Missing values will be filled with the mean steps for each interval where a missing value exists. To achieve that, a temporary dataframe will be generated with an additional column containing the mean number of steps for the corresponding interval.

temp <- merge(activity, avgStepsPerInterval, by ="interval")
  1. Create a new dataset that is equal to the original dataset but with the missing data filled in

Then, still in the temporary dataframe, the steps column is filled with the mean steps if the original value is missing, and then the extra meanSteps column is removed to get a dataset the same as the original but with missing values filled in.

temp$steps <- ifelse(is.na(temp$steps), temp$meanSteps, temp$steps)
activityFilled <- temp[,1:4]
  1. Make a histogram of the total number of steps taken each day

The same histogram as for question 1 is drawn, but with filled data:

stepsPerDayFilled <- aggregate(activityFilled$steps, by=list(Day = activityFilled$date), FUN = sum, na.rm = T)
qplot(stepsPerDayFilled$x, binwidth = 1000, xlab = "Total number of steps taken per day (with missing values filled)")

  1. Calculate and report the mean and median total number of steps taken per day.
stepsMeanF <- mean(stepsPerDayFilled$x, na.rm = T)
stepsMedianF <- median(stepsPerDayFilled$x, na.rm = T)

After filling missing values, the mean is 10766.19 and the median is 10766.19.

So, to sum up,

With NAs Without NAs
mean 9354.23 10766.19
median 10395 10766.19

the values do differ slightly, specially regarding the mean. Also, after filling missing values, mean and median are the same.

Are there differences in activity patterns between weekdays and weekends?

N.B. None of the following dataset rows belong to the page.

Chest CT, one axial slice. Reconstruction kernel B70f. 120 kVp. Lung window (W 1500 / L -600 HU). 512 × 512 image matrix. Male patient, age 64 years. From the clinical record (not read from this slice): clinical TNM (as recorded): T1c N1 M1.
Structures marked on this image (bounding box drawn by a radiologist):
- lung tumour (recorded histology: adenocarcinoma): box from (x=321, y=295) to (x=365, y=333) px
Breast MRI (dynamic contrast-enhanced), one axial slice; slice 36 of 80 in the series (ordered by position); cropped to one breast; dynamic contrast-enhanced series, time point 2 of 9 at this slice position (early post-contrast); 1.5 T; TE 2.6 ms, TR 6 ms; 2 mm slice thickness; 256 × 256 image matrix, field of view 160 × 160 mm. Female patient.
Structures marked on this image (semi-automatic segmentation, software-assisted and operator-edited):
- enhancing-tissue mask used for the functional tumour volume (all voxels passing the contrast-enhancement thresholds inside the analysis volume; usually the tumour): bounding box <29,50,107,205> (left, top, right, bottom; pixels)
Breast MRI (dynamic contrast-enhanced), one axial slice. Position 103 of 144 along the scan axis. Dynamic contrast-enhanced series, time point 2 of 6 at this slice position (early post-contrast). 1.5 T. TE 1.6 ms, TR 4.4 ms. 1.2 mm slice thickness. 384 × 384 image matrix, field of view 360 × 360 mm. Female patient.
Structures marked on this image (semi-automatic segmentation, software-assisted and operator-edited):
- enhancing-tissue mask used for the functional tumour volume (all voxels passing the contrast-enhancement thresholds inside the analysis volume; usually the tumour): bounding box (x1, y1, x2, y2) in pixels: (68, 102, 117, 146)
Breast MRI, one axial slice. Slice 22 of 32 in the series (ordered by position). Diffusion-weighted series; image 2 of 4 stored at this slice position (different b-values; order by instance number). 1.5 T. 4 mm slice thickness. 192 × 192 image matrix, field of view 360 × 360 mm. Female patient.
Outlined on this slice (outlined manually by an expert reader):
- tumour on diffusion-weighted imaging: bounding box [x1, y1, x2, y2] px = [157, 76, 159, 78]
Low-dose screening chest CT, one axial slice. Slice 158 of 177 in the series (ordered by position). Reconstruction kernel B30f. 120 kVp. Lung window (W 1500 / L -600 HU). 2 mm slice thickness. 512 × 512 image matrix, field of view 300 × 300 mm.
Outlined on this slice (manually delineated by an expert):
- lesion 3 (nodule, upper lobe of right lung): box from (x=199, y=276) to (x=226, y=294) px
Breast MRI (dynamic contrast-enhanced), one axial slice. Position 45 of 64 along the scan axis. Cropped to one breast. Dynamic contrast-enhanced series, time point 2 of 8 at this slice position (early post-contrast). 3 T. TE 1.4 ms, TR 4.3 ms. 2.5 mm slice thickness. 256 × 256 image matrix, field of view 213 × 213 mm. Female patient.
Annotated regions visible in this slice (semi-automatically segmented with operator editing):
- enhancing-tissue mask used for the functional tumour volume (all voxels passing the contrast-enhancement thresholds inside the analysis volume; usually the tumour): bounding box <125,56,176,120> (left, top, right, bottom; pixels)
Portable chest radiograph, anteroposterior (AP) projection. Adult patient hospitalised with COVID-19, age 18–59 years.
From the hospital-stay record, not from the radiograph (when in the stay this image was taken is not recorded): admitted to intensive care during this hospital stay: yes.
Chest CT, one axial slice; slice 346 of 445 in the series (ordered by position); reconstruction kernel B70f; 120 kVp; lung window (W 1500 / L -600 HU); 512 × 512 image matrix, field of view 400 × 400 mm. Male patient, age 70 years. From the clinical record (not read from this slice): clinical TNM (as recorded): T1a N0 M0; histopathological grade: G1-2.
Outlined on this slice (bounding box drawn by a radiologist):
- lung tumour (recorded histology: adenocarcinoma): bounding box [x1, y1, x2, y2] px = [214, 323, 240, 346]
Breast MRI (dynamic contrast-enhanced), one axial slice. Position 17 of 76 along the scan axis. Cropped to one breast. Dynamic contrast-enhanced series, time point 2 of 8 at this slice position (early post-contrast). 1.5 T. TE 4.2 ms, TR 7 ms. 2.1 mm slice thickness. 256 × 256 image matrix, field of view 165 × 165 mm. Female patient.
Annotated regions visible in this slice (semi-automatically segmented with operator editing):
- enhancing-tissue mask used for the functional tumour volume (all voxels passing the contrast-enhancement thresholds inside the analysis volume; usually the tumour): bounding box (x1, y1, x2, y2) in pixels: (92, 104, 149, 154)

  1. Create a new factor variable in the dataset with two levels -- "weekday" and "weekend" indicating whether a given date is a weekday or weekend day
dayType <- function(x) {
  switch(x,
         'lunes'='weekday',
         'martes'='weekday',
         'miércoles'='weekday',
         'jueves'='weekday',
         'viernes'='weekday',
         'sábado'='weekend',
         'domingo'='weekend')
}
activityFilled$weekend = sapply(weekdays(activity$date), dayType)
  1. Make a panel plot containing a time series plot of the 5-minute interval (x-axis) and the average number of steps taken, averaged across all weekday days or weekend days (y-axis).
activityFilledDailyMean <- aggregate(activityFilled$steps, by = list(interval=activityFilled$interval, weekend=activityFilled$weekend), mean)

ggplot(activityFilledDailyMean, aes(interval,x) ) +
  geom_line(colour="#333333", size = 1.1) +
  facet_grid(weekend ~ .)

There are slight differences between weekdays and weekends, with the former getting more steps in the earliest hours of the day (possibl due to commutes to work) and weekends having more rest periods.